Saved entries:
==================================================

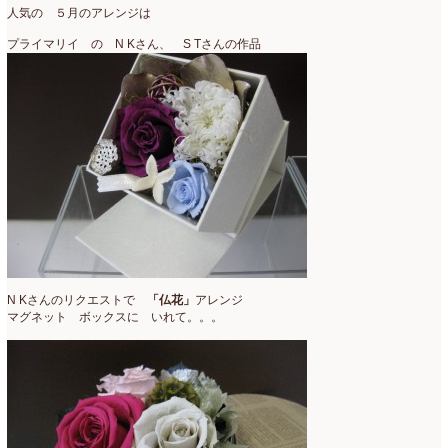
人気の ５月のアレンジは
プライマリイ の N Kさん、 S Tさんの作品
N Kさんのリクエストで
「仏花」
アレンジ
マグネット ボックスに いれて。。。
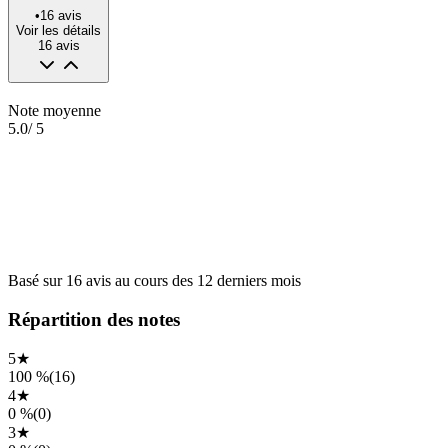
•
16
avis
Voir les détails
16
avis
Note moyenne
5.0
/ 5
Basé sur
16
avis
au cours des
12 derniers mois
Répartition des notes
5
★
100 %
(
16
)
4
★
0 %
(
0
)
3
★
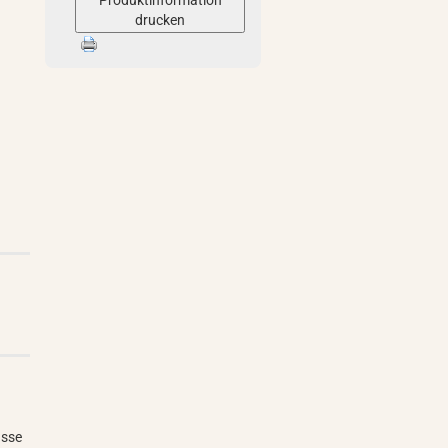
Produktinformation
drucken
asse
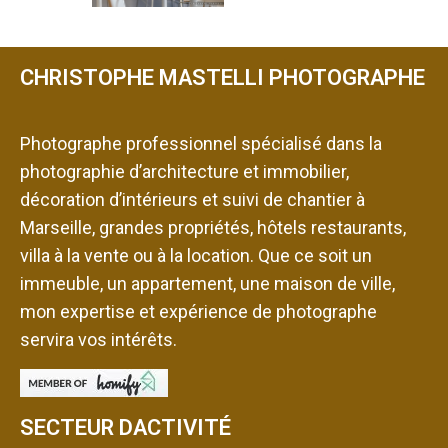
CHRISTOPHE MASTELLI PHOTOGRAPHE
Photographe professionnel spécialisé dans la
photographie d’architecture et immobilier,
décoration d’intérieurs et suivi de chantier à
Marseille, grandes propriétés, hôtels restaurants,
villa à la vente ou à la location. Que ce soit un
immeuble, un appartement, une maison de ville,
mon expertise et expérience de photographe
servira vos intérêts.
SECTEUR DACTIVITÉ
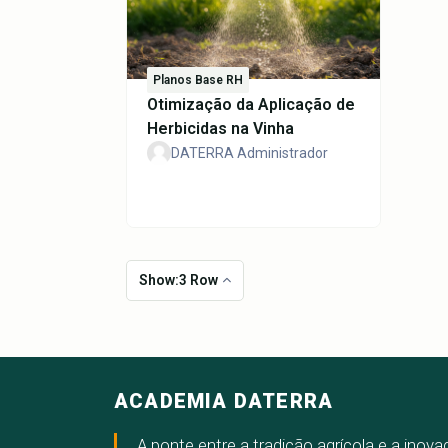
Planos Base RH
Otimização da Aplicação de
Herbicidas na Vinha
DATERRA Administrador
Show:3 Row
ACADEMIA DATERRA
A ponte entre a tradição agrícola e a inov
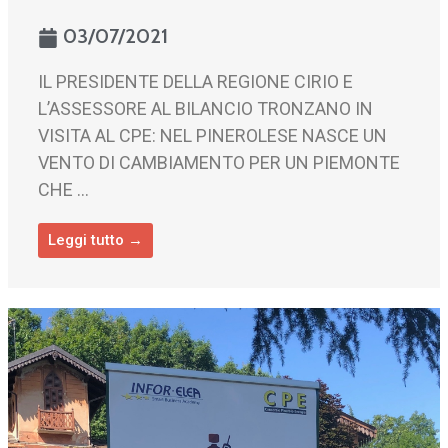
03/07/2021
IL PRESIDENTE DELLA REGIONE CIRIO E
L’ASSESSORE AL BILANCIO TRONZANO IN
VISITA AL CPE: NEL PINEROLESE NASCE UN
VENTO DI CAMBIAMENTO PER UN PIEMONTE
CHE ...
Leggi tutto →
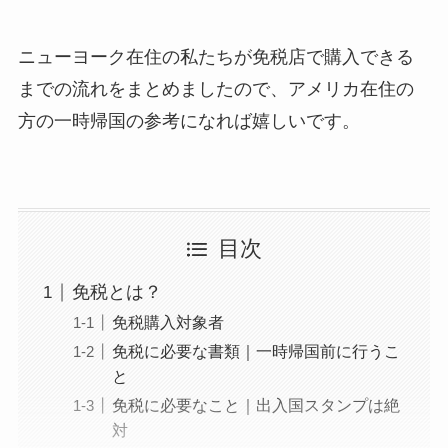
ニューヨーク在住の私たちが免税店で購入できる
までの流れをまとめましたので、アメリカ在住の
方の一時帰国の参考になれば嬉しいです。
目次
免税とは？
免税購入対象者
免税に必要な書類｜一時帰国前に行うこ
と
免税に必要なこと｜出入国スタンプは絶
対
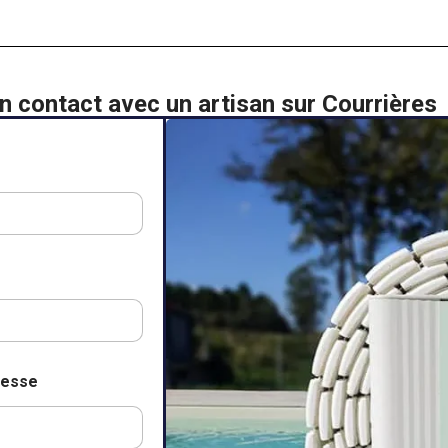
n contact avec un artisan sur Courrières
resse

==================================================

Retype every line of text from the rows above without changing anything, and leave out the pictures.

人気の ５月のアレンジは
プライマリイ の N Kさん、 S Tさんの作品
N Kさんのリクエストで
「仏花」
アレンジ
マグネット ボックスに いれて。。。
•
16
avis
Voir les détails
16
avis
Note moyenne
5.0
/ 5
Basé sur
16
avis
au cours des
12 derniers mois
Répartition des notes
5
★
100 %
(
16
)
4
★
0 %
(
0
)
3
★
Produktinformation
drucken
asse
CHRISTOPHE MASTELLI PHOTOGRAPHE
Photographe professionnel spécialisé dans la
photographie d’architecture et immobilier,
décoration d’intérieurs et suivi de chantier à
Marseille, grandes propriétés, hôtels restaurants,
villa à la vente ou à la location. Que ce soit un
immeuble, un appartement, une maison de ville,
mon expertise et expérience de photographe
servira vos intérêts.
SECTEUR DACTIVITÉ
Planos Base RH
Otimização da Aplicação de
Herbicidas na Vinha
DATERRA Administrador
Show:3 Row
ACADEMIA DATERRA
A ponte entre a tradição agrícola e a inov
03/07/2021
IL PRESIDENTE DELLA REGIONE CIRIO E
L’ASSESSORE AL BILANCIO TRONZANO IN
VISITA AL CPE: NEL PINEROLESE NASCE UN
VENTO DI CAMBIAMENTO PER UN PIEMONTE
CHE ...
Leggi tutto →
ニューヨーク在住の私たちが免税店で購入できる
までの流れをまとめましたので、アメリカ在住の
方の一時帰国の参考になれば嬉しいです。
目次
免税とは？
免税購入対象者
免税に必要な書類｜一時帰国前に行うこ
と
免税に必要なこと｜出入国スタンプは絶
対
n contact avec un artisan sur Courrières
resse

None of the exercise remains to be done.